• Your objective: In the listing below, the answer starts at the line that has "Page size: 2000x1125." and stops after the line that has "Identify the document"; please repeat that part exactly and nothing more.

• Data in this exercise:
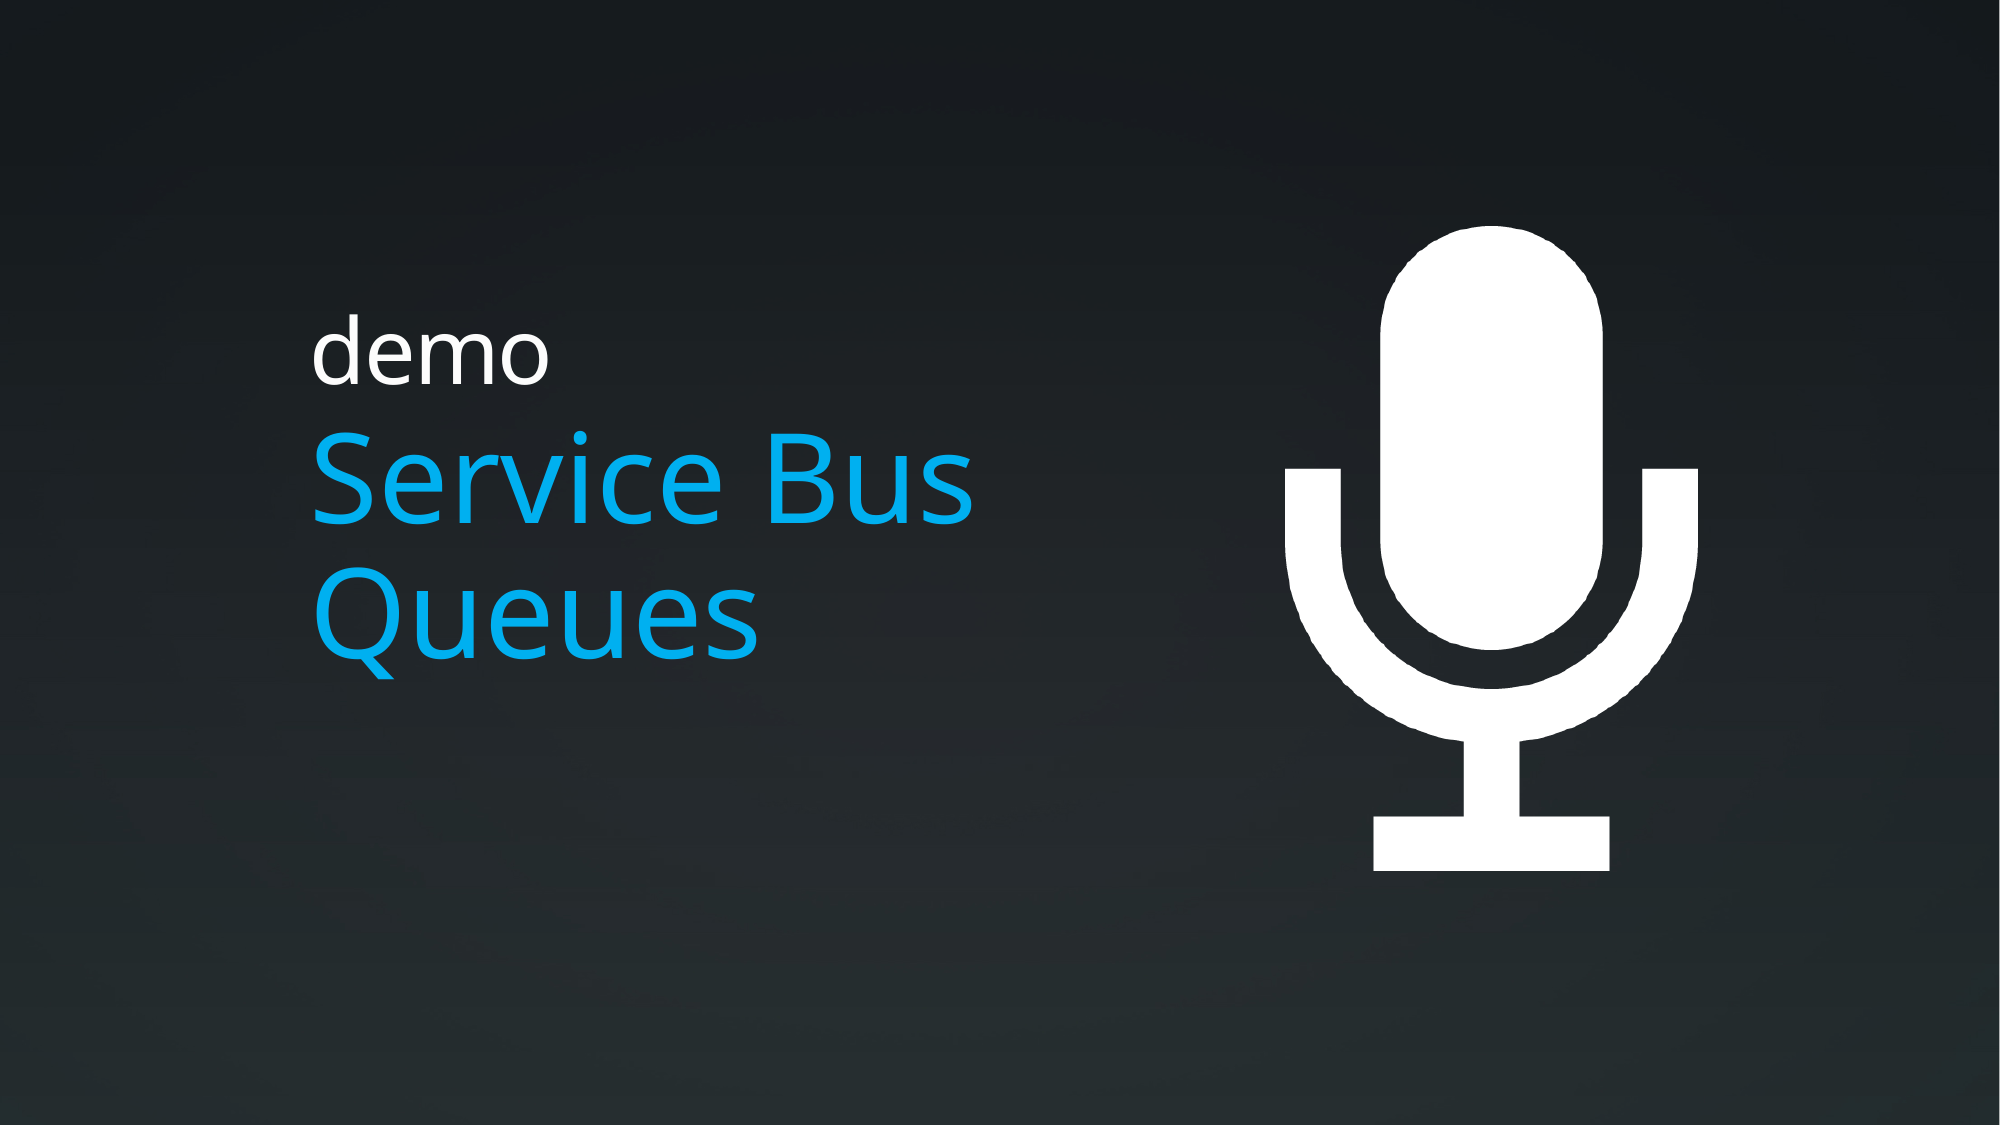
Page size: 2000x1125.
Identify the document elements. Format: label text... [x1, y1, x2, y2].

==

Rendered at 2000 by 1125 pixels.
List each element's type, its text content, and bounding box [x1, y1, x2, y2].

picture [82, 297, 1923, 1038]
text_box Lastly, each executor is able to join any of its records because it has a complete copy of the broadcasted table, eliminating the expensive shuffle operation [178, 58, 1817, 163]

• Response to the exercise:
Page size: 2000x1125.
Identify the document elements. Format: label text... [x1, y1, x2, y2].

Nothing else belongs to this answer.